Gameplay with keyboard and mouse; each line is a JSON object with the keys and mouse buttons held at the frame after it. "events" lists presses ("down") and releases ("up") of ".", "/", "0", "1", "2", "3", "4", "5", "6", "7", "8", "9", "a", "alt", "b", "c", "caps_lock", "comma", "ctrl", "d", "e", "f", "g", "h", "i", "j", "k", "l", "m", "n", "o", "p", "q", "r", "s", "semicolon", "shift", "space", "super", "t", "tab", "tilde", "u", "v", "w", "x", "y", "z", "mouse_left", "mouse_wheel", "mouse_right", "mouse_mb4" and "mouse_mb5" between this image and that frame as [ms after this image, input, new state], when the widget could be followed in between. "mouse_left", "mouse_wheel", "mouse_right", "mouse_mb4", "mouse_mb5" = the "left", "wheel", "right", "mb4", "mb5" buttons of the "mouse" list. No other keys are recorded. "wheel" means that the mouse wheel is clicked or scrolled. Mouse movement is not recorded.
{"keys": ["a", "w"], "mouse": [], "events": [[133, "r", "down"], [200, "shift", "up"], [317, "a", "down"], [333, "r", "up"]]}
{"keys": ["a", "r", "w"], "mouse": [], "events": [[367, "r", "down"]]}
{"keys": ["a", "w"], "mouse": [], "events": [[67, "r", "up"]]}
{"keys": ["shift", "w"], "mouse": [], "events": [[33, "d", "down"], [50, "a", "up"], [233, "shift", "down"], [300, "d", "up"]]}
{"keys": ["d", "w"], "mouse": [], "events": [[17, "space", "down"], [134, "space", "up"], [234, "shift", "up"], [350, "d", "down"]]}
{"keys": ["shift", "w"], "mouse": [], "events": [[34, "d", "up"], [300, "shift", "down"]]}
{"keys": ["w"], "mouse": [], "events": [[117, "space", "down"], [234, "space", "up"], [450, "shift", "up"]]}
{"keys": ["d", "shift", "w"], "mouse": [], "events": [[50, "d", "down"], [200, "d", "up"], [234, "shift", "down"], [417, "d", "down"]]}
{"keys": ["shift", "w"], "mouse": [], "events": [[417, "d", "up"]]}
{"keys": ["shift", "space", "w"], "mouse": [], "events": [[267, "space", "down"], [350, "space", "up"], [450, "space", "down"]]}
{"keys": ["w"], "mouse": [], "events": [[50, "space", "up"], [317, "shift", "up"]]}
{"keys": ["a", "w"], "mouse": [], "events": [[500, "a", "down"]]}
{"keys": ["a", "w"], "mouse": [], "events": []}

* * * * * * *

- EXERCISE BRIEF -
Report only how many lines of the listing hold the word "space".

- TASK ANSWER -
5